Mimesis has almost the same meaning as mime but the concept of imitation in this case has wider connotations.

Originally, Greek artists were the first to establish mimesis (imitation of nature) as a guiding principle for art, even as Greek philosophers debated the intellectual value of this approach.
The repeated depiction of the nude human figure in Greek art reflects Greek humanism—a belief that 'Man is the measure of all things,' in the words of Greek philosopher Protagoras. Architecture is another Greek legacy that the West has inherited, as Greece established many of the structural elements, decorative motifs, and building types still used in architecture today. Aristotle in poetics, states that tragedy is an imitation of an action, but the uses the term comprehensively to refer to the construction of a play and what is put into it. We should use mimesis to mean representation, which relates to verisimilitude. The outstanding work in this topic is Eric Auerbach’s Mimesis (1957).

As a literary genre, the term signifies the attempt by one writer to rework the structure and theme of an earlier writer’s work recast a contemporary mood.

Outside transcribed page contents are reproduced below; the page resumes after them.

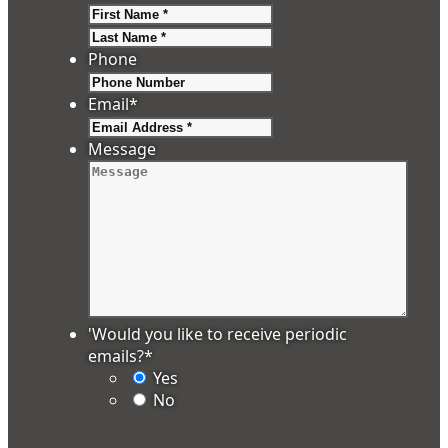
First
Last
Phone
Email
*
Message
'Would you like to receive periodic
emails?
*
Yes
No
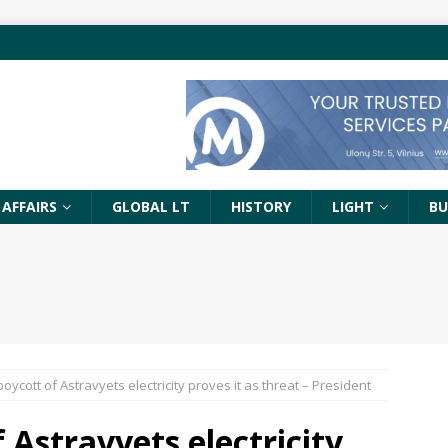
 AFFAIRS
GLOBAL LT
HISTORY
LIGHT
BU
oycott of Astravyets electricity proves it as threat – President
 Astravyets electricity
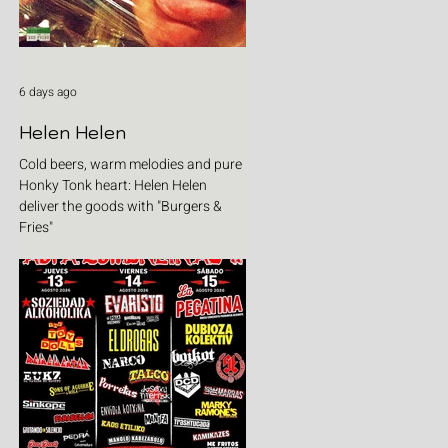
6 days ago
Helen Helen
Cold beers, warm melodies and pure
Honky Tonk heart: Helen Helen
deliver the goods with "Burgers &
Fries"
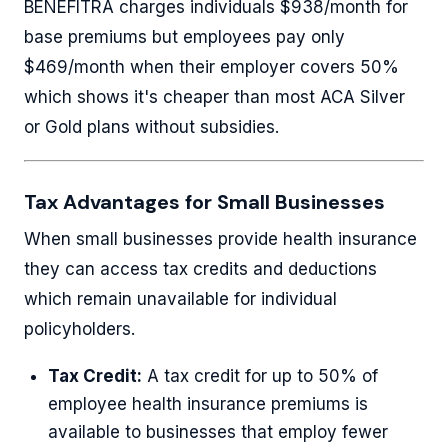
BENEFITRA charges individuals $938/month for
base premiums but employees pay only
$469/month when their employer covers 50%
which shows it's cheaper than most ACA Silver
or Gold plans without subsidies.
Tax Advantages for Small Businesses
When small businesses provide health insurance
they can access tax credits and deductions
which remain unavailable for individual
policyholders.
Tax Credit:
A tax credit for up to 50% of
employee health insurance premiums is
available to businesses that employ fewer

The form is most prominent in verse, and the most notable examples date from the late Renaissance period, culminating in the wok of the Restoration and Augustan poets, who frequently wrote imitations of the famous classical poets, Juvenal and Horace being the most cultivated. By this means satire could be updated for instance but the framework of similarities to an age long past could be invoked for special effect. The from is distinct from a translation and allows considerably more poetic license. The Latin original (imitation) and its Greekcounterpart (mimesis) have a stricter intellectual connotation, referring to the whole of the representation of reality through the written word.

Literary theory during and after the romantic period regarded imitation is sense as a somewhat inferior practice, derivative lacking in originality. Prior to that and for many centuries it had been regarded as a wholly respectable practice. Aristotle advocated it, so did Cicero and Horace. The idea was that a writer should learn everything he could from the masters who were his predecessors. This point of view prevailed during the medieval and Renaissance periods and continued into the 17th century.